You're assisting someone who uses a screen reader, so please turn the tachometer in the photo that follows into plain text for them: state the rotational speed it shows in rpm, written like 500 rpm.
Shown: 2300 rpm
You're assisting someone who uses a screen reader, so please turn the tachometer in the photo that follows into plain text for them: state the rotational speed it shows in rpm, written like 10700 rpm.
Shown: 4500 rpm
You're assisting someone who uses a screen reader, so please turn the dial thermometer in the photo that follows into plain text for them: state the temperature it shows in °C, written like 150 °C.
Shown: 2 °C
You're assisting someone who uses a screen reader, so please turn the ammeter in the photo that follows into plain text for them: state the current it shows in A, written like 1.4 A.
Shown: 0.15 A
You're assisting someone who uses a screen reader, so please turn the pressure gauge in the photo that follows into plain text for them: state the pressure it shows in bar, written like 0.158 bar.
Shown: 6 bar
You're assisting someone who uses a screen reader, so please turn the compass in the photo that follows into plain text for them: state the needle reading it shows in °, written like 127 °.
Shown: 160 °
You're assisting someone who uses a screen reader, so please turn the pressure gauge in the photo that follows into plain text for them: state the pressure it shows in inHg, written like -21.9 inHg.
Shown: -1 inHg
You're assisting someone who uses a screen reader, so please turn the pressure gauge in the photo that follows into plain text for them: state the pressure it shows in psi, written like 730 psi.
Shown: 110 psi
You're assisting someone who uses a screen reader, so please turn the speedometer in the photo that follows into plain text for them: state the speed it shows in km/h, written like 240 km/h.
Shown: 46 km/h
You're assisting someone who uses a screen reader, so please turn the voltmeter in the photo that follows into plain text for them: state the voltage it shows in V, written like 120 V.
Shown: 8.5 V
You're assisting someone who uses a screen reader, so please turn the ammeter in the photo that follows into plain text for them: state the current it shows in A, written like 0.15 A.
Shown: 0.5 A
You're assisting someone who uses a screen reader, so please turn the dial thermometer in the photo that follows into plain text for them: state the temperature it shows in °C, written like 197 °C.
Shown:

────────────────────────────────────────

WORK INSTRUCTION: Convert the material between the lines holding "like 730 psi." and "Shown: 0.5 A", inclusive, into a Markdown table with the columns Row and Line. Number each row and leave out any blank lines.

OUTPUT FOR THIS TASK:
| Row | Line |
|---|---|
| 1 | You're assisting someone who uses a screen reader, so please turn the pressure gauge in the photo that follows into plain text for them: state the pressure it shows in psi, written like 730 psi. |
| 2 | Shown: 110 psi |
| 3 | You're assisting someone who uses a screen reader, so please turn the speedometer in the photo that follows into plain text for them: state the speed it shows in km/h, written like 240 km/h. |
| 4 | Shown: 46 km/h |
| 5 | You're assisting someone who uses a screen reader, so please turn the voltmeter in the photo that follows into plain text for them: state the voltage it shows in V, written like 120 V. |
| 6 | Shown: 8.5 V |
| 7 | You're assisting someone who uses a screen reader, so please turn the ammeter in the photo that follows into plain text for them: state the current it shows in A, written like 0.15 A. |
| 8 | Shown: 0.5 A |